St. Isidore, managed by the Archdiocese of Oklahoma City and the Diocese of Tulsa, is appealing the ruling to the U.S. Supreme Court. (photo: UVGreen / Shutterstock )

The Oklahoma Supreme Court on Monday denied a stay of a recent ruling that required that the Statewide Charter School Board rescind a contract with a Catholic charter school. 

St. Isidore of Seville Catholic Virtual School had asked the court to stay the order so it could preserve the contract while filing an appeal to the U.S. Supreme Court. The publicly funded, Catholic-directed institution would be the first of its kind in the nation.

The Oklahoma Supreme Court earlier this summer ruled against its establishment, ordering the Statewide Virtual Charter School Board to rescind the school’s contract. The court argued that extending public funding to a religious school would be a “slippery slope” that could lead to “the destruction of Oklahomans’ freedom to practice religion without fear of governmental intervention.” 

St. Isidore, managed by the Archdiocese of Oklahoma City and the Diocese of Tulsa, is appealing the ruling to the U.S. Supreme Court. 

The Virtual Charter School Board, meanwhile — which has since been incorporated into the Statewide Charter School Board — delayed rescinding the contract pending the outcome of the appeal.

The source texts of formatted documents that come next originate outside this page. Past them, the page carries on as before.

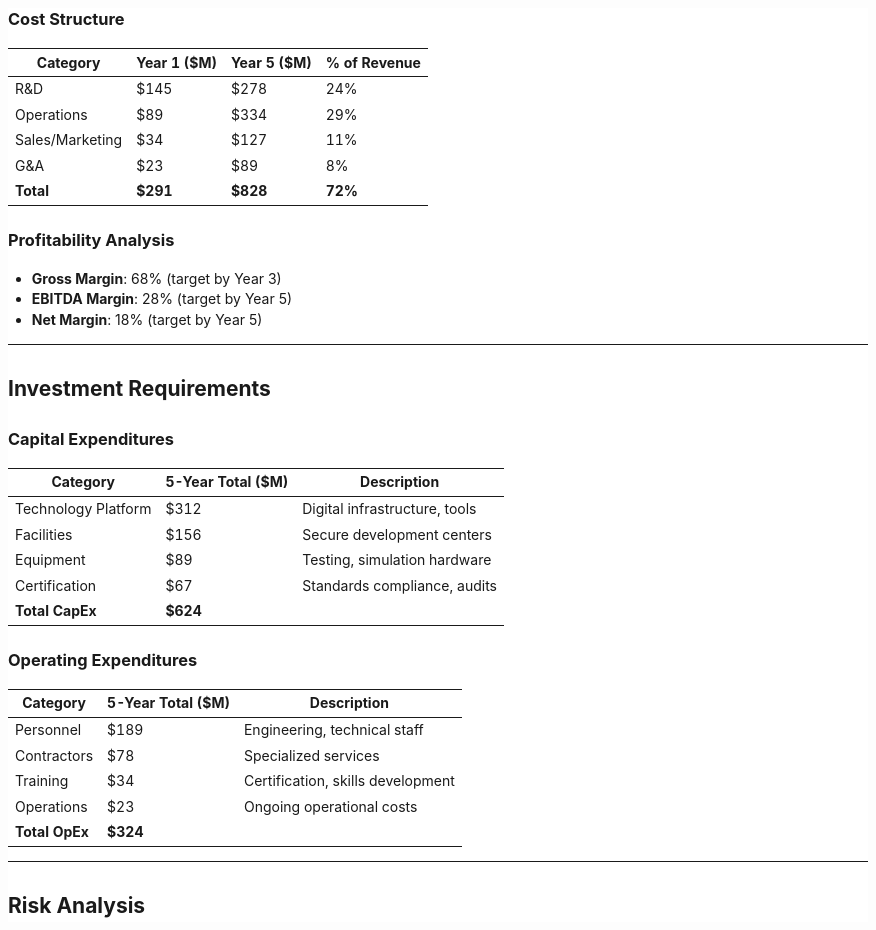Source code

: ### Cost Structure
| Category | Year 1 ($M) | Year 5 ($M) | % of Revenue |
|----------|-------------|-------------|--------------|
| R&D      | $145        | $278        | 24%          |
| Operations| $89         | $334        | 29%          |
| Sales/Marketing| $34    | $127        | 11%          |
| G&A      | $23         | $89         | 8%           |
| **Total**| **$291**    | **$828**    | **72%**      |

### Profitability Analysis
- **Gross Margin**: 68% (target by Year 3)
- **EBITDA Margin**: 28% (target by Year 5)
- **Net Margin**: 18% (target by Year 5)

---

## Investment Requirements

### Capital Expenditures
| Category | 5-Year Total ($M) | Description |
|----------|------------------|-------------|
| Technology Platform | $312 | Digital infrastructure, tools |
| Facilities | $156 | Secure development centers |
| Equipment | $89 | Testing, simulation hardware |
| Certification | $67 | Standards compliance, audits |
| **Total CapEx** | **$624** | |

### Operating Expenditures
| Category | 5-Year Total ($M) | Description |
|----------|------------------|-------------|
| Personnel | $189 | Engineering, technical staff |
| Contractors | $78 | Specialized services |
| Training | $34 | Certification, skills development |
| Operations | $23 | Ongoing operational costs |
| **Total OpEx** | **$324** | |

---

## Risk Analysis
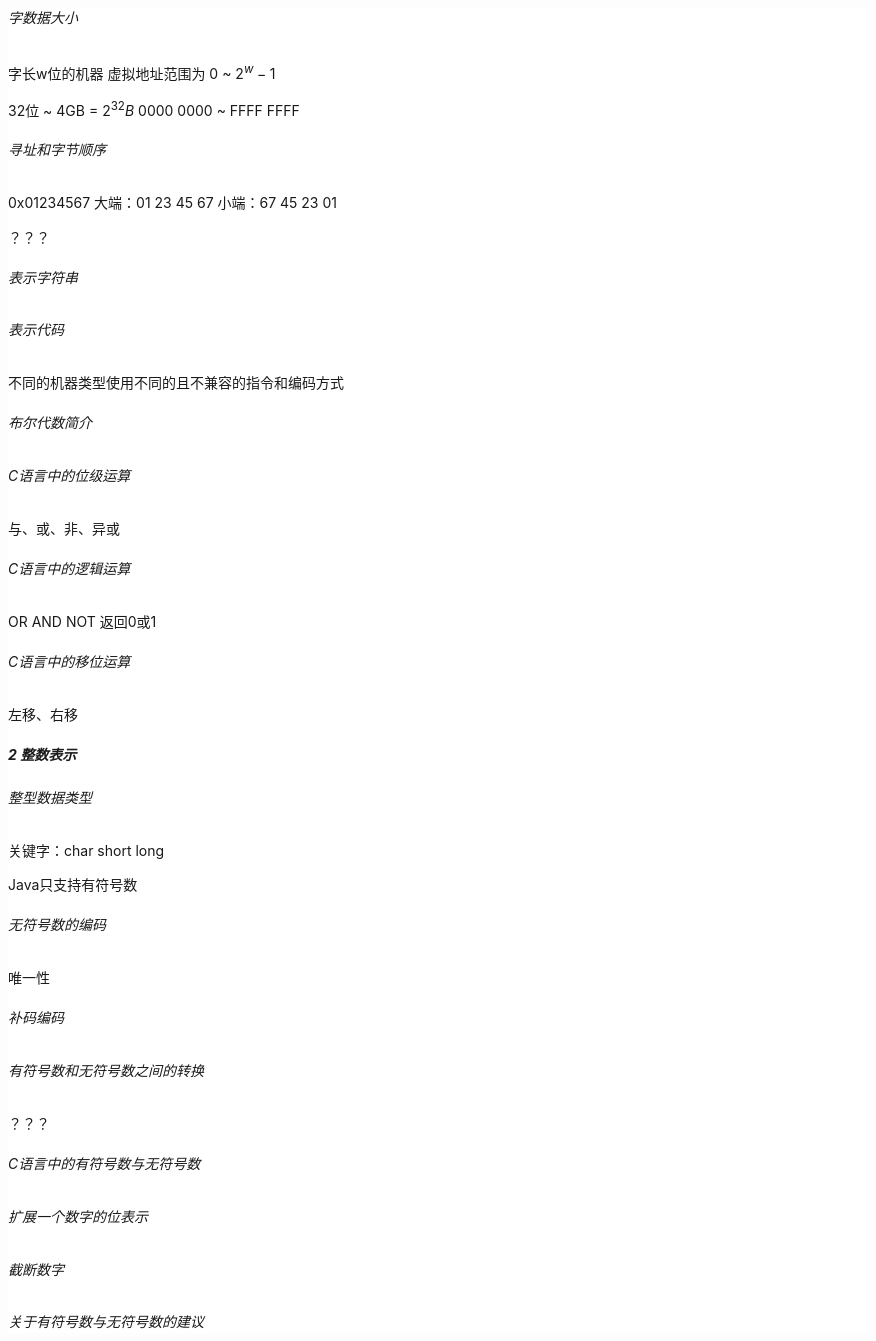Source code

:###### 字数据大小
字长w位的机器 虚拟地址范围为 $0$ ~ $2^w - 1$

32位 ~ 4GB = $2^{32}B$ 
0000 0000 ~ FFFF FFFF 

###### 寻址和字节顺序
0x01234567
大端：01 23 45 67
小端：67 45 23 01

？？？

###### 表示字符串


###### 表示代码
不同的机器类型使用不同的且不兼容的指令和编码方式

###### 布尔代数简介


###### C语言中的位级运算
与、或、非、异或

###### C语言中的逻辑运算
OR AND NOT
返回0或1

###### C语言中的移位运算
左移、右移


##### 2 整数表示
###### 整型数据类型
关键字：char short long

Java只支持有符号数

###### 无符号数的编码
唯一性

###### 补码编码


###### 有符号数和无符号数之间的转换
？？？


###### C语言中的有符号数与无符号数



###### 扩展一个数字的位表示


###### 截断数字


###### 关于有符号数与无符号数的建议
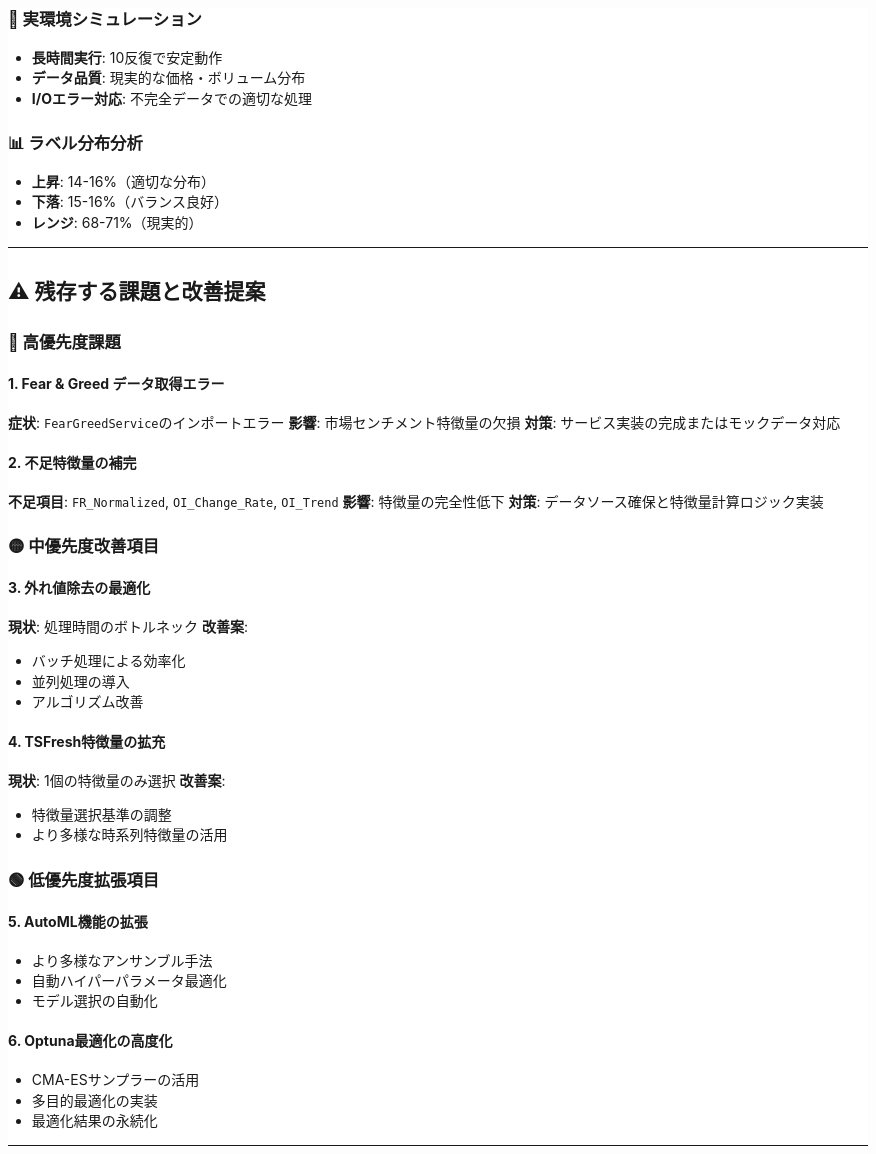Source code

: ### 🔄 実環境シミュレーション
- **長時間実行**: 10反復で安定動作
- **データ品質**: 現実的な価格・ボリューム分布
- **I/Oエラー対応**: 不完全データでの適切な処理

### 📊 ラベル分布分析
- **上昇**: 14-16%（適切な分布）
- **下落**: 15-16%（バランス良好）
- **レンジ**: 68-71%（現実的）

---

## ⚠️ 残存する課題と改善提案

### 🔴 高優先度課題

#### 1. Fear & Greed データ取得エラー
**症状**: `FearGreedService`のインポートエラー
**影響**: 市場センチメント特徴量の欠損
**対策**: サービス実装の完成またはモックデータ対応

#### 2. 不足特徴量の補完
**不足項目**: `FR_Normalized`, `OI_Change_Rate`, `OI_Trend`
**影響**: 特徴量の完全性低下
**対策**: データソース確保と特徴量計算ロジック実装

### 🟡 中優先度改善項目

#### 3. 外れ値除去の最適化
**現状**: 処理時間のボトルネック
**改善案**: 
- バッチ処理による効率化
- 並列処理の導入
- アルゴリズム改善

#### 4. TSFresh特徴量の拡充
**現状**: 1個の特徴量のみ選択
**改善案**:
- 特徴量選択基準の調整
- より多様な時系列特徴量の活用

### 🟢 低優先度拡張項目

#### 5. AutoML機能の拡張
- より多様なアンサンブル手法
- 自動ハイパーパラメータ最適化
- モデル選択の自動化

#### 6. Optuna最適化の高度化
- CMA-ESサンプラーの活用
- 多目的最適化の実装
- 最適化結果の永続化

---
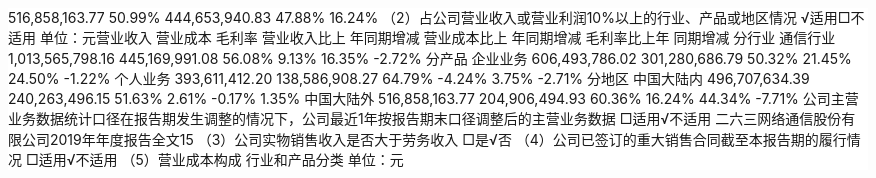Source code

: 516,858,163.77
50.99%
444,653,940.83
47.88%
16.24%
（2）占公司营业收入或营业利润10%以上的行业、产品或地区情况
√适用□不适用
单位：元营业收入
营业成本
毛利率
营业收入比上
年同期增减
营业成本比上
年同期增减
毛利率比上年
同期增减
分行业
通信行业
1,013,565,798.16
445,169,991.08
56.08%
9.13%
16.35%
-2.72%
分产品
企业业务
606,493,786.02
301,280,686.79
50.32%
21.45%
24.50%
-1.22%
个人业务
393,611,412.20
138,586,908.27
64.79%
-4.24%
3.75%
-2.71%
分地区
中国大陆内
496,707,634.39
240,263,496.15
51.63%
2.61%
-0.17%
1.35%
中国大陆外
516,858,163.77
204,906,494.93
60.36%
16.24%
44.34%
-7.71%
公司主营业务数据统计口径在报告期发生调整的情况下，公司最近1年按报告期末口径调整后的主营业务数据
□适用√不适用
二六三网络通信股份有限公司2019年年度报告全文15
（3）公司实物销售收入是否大于劳务收入
□是√否
（4）公司已签订的重大销售合同截至本报告期的履行情况
□适用√不适用
（5）营业成本构成
行业和产品分类
单位：元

St. Isidore asked to keep its contract, while not opening the school or accepting state charter-school funding while the school appealed the case. The court ruled against the stay 7-1, while the chief justice, John Kane, recused himself of the vote. 

Attorney General Gentner Drummond petitioned the Oklahoma Supreme Court at the end of July, asking that the court “compel” the charter board to comply with the June 25 order to rescind the contract and “to make clear that further refusal … will be grounds for the issuance of a contempt citation.” 

For “nearly a month, the Oklahoma Statewide Charter School Board has ignored this court’s patently clear order requiring rescission of the unlawful contract,” the filing reads.

The Statewide Charter School Board is set to meet on Aug. 12, where it will review the ruling. 

St. Isidore is working with attorneys from the Notre Dame Religious Liberty Clinic, part of the Notre Dame Law School Religious Liberty Initiative.

Set to launch in August as an online, tuition-free, Catholic K–12 charter school, St. Isidore had 200 students registered to start in the fall.